A redução da maioridade penal no Brasil



Atualmente no Brasil, diante da insegurança e impunidade, como pode ser constantemente denunciado pela mídia, há uma demanda social crescente por um sistema penal mais rigoroso e com punições mais severas. Sob esse pretexto e com fundamento nessa perspectiva, diversos representantes manifestam propostas de aumentar o rigor punitivo, sobretudo do sistema carcerário, por meio de medidas como a redução da maioridade penal.
As propostas de diminuição da idade de responsabilidade penal utilizam como argumento justificativas tais como a necessidade de medidas ressocializadoras, e do aumento da repressividade diante da percepção de impunidade das infrações cometidas pelo jovem, a capacidade de discernimento desse, ou ainda a possibilidade de eleger os representantes políticos através do exercício do voto.
Outros, se insurgem contra esses posicionamentos, deslegitimando tais argumentos sob diferentes aspectos. Primeiramente, porque se pode constatar que a responsabilidade do menor de idade no Brasil existe, e o próprio Estatuto da Criança e do Adolescente traz medidas ressocializadoras. Quando se trata de menores de 18 anos, é preciso observar o ordenamento jurídico, que os define como inimputáveis.

Dados fornecidos:
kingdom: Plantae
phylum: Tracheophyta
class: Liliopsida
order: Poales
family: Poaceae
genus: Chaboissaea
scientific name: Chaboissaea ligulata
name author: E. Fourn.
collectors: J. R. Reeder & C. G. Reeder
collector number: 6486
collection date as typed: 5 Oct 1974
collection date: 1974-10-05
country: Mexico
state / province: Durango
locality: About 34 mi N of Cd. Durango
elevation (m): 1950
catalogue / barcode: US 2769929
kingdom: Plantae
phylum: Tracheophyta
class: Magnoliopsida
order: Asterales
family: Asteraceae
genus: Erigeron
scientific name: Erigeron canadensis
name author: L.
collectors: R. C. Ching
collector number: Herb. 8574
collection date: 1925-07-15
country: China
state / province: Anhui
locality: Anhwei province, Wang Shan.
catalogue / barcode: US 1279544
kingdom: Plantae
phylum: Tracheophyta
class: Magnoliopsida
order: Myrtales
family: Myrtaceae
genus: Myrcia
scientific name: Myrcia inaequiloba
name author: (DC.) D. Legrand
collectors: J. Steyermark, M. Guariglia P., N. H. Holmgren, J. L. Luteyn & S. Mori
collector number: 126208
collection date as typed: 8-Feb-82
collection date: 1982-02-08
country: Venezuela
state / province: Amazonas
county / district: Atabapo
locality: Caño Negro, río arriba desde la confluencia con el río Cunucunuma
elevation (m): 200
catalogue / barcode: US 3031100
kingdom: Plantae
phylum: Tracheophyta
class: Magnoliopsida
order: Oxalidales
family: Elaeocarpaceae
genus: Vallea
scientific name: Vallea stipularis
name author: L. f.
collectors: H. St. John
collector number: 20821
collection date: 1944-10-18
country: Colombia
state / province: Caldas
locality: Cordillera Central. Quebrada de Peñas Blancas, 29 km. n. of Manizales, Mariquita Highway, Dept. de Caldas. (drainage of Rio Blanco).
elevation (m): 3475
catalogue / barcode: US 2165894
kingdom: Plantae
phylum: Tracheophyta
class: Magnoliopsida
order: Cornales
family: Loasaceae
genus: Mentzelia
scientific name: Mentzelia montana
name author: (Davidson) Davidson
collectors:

Enunciado A: No texto sobre a redução da maioridade penal, que lei brasileira já traz medidas ressocializadoras para os menores de idade?
Enunciado B: Diga se cada afirmação combina com o texto sobre a redução da maioridade penal: (i) entre os argumentos a favor da redução está a possibilidade de o jovem votar; (ii) o ordenamento jurídico define os menores de 18 anos como imputáveis; (iii) a demanda social por punições mais severas está diminuindo. Responda sim ou não e cite as palavras do texto que decidem cada caso.
Enunciado C: Escreva a continuação do texto sobre a redução da maioridade penal a partir do ponto em que ele termina.

Resposta A: O Estatuto da Criança e do Adolescente.

Resposta B:
(i) Sim: "a possibilidade de eleger os representantes políticos através do exercício do voto".
(ii) Não: "que os define como inimputáveis".
(iii) Não: "há uma demanda social crescente por um sistema penal mais rigoroso e com punições mais severas".

Resposta C:
Ressalta-se ainda que a redução da maioridade penal no Brasil é combatida porque não significa um controle da criminalidade nem tampouco promove uma melhoria das condições sociais ou das funções de caráter intimidativo, recuperativo e reparatório do sistema penal.
Em se tratando de um ser em desenvolvimento e com necessidades específicas à sua formação, devemos fornecer de forma ampla os serviços sociais básicos, ao invés de exercer um controle social mais intenso, uma repressividade maior, ou de ampliar os rigores na aplicação da pena aos jovens.